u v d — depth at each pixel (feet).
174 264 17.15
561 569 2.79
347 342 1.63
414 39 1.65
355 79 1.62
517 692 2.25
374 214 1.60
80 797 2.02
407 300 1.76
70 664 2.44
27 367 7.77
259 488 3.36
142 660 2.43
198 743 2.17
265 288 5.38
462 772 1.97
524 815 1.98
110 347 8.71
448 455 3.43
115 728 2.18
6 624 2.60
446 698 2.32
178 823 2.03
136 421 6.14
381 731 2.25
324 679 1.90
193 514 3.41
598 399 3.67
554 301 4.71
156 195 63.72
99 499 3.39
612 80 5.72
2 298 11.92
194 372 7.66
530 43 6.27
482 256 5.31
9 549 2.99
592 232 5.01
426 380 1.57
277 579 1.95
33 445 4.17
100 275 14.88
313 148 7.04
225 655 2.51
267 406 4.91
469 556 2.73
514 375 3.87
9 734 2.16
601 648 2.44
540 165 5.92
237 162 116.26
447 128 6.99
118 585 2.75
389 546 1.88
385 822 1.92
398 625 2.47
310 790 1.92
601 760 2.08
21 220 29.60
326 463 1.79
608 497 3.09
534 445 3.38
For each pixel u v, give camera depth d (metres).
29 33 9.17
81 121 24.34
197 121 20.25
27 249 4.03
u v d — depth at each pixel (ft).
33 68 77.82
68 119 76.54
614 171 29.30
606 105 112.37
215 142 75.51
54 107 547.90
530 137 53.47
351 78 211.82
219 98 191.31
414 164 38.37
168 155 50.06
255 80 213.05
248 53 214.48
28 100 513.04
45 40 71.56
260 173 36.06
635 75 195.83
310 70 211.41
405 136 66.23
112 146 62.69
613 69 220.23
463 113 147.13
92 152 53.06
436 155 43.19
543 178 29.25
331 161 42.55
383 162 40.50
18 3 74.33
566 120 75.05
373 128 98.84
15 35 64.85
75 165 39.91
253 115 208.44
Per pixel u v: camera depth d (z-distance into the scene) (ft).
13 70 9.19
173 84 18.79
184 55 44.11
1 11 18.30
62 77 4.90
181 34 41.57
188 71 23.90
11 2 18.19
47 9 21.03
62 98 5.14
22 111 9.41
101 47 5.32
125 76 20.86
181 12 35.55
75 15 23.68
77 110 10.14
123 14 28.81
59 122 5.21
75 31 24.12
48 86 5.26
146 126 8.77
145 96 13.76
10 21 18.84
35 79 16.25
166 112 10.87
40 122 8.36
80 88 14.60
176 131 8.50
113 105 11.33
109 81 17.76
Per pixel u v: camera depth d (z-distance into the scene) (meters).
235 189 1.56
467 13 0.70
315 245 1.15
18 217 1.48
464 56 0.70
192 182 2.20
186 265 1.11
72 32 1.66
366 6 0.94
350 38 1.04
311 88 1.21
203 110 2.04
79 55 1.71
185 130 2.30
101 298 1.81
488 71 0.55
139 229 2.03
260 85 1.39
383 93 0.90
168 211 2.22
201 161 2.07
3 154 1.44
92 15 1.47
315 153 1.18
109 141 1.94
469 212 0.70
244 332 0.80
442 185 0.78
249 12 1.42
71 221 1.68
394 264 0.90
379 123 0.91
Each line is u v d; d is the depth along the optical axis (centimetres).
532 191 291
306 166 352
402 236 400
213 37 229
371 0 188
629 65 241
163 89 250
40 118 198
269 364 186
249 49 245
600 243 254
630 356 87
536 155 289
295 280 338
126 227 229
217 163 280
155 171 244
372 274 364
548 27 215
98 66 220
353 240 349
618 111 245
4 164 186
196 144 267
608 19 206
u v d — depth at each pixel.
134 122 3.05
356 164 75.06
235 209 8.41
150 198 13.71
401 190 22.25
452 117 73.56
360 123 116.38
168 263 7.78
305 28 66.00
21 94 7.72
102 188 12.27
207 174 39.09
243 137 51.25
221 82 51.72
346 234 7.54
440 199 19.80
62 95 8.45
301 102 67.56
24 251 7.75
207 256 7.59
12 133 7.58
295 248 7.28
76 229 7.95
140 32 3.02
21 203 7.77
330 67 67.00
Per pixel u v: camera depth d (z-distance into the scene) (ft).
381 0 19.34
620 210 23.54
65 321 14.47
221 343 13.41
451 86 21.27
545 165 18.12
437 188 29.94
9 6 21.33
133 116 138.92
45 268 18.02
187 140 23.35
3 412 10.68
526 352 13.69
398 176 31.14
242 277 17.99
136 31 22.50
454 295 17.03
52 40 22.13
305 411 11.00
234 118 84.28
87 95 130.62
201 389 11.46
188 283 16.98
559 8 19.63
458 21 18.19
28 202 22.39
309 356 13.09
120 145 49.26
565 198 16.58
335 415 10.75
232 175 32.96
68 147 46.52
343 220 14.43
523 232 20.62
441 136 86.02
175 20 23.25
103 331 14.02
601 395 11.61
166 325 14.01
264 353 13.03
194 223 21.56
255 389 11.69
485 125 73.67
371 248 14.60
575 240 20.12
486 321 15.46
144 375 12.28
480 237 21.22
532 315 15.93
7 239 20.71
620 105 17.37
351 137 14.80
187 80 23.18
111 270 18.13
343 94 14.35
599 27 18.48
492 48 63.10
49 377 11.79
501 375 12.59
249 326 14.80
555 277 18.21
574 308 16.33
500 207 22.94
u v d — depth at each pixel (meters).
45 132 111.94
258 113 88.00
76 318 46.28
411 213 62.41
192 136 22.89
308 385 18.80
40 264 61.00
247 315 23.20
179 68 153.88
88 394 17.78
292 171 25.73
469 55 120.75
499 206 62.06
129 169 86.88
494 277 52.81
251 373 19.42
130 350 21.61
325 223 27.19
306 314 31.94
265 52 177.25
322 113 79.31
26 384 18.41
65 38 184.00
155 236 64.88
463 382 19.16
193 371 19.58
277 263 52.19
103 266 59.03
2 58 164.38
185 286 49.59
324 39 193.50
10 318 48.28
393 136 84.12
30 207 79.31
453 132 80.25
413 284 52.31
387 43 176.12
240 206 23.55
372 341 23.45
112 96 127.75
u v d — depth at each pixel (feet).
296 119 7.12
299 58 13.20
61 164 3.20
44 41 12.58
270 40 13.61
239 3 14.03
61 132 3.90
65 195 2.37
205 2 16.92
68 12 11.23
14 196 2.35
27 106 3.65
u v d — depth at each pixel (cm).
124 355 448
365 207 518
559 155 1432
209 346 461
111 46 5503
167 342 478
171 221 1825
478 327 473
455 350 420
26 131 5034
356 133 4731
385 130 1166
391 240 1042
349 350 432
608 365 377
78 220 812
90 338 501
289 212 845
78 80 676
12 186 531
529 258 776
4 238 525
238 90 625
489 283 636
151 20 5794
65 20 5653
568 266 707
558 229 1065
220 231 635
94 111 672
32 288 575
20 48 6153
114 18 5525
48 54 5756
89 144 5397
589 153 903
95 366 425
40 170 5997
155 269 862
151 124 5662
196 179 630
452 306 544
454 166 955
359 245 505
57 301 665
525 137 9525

→ Problem
Please print verbatim each line from the first line of the entries above to the line that contains "100 275 14.88", inclusive, and nothing more.

→ Response to the exercise
u v d — depth at each pixel (feet).
174 264 17.15
561 569 2.79
347 342 1.63
414 39 1.65
355 79 1.62
517 692 2.25
374 214 1.60
80 797 2.02
407 300 1.76
70 664 2.44
27 367 7.77
259 488 3.36
142 660 2.43
198 743 2.17
265 288 5.38
462 772 1.97
524 815 1.98
110 347 8.71
448 455 3.43
115 728 2.18
6 624 2.60
446 698 2.32
178 823 2.03
136 421 6.14
381 731 2.25
324 679 1.90
193 514 3.41
598 399 3.67
554 301 4.71
156 195 63.72
99 499 3.39
612 80 5.72
2 298 11.92
194 372 7.66
530 43 6.27
482 256 5.31
9 549 2.99
592 232 5.01
426 380 1.57
277 579 1.95
33 445 4.17
100 275 14.88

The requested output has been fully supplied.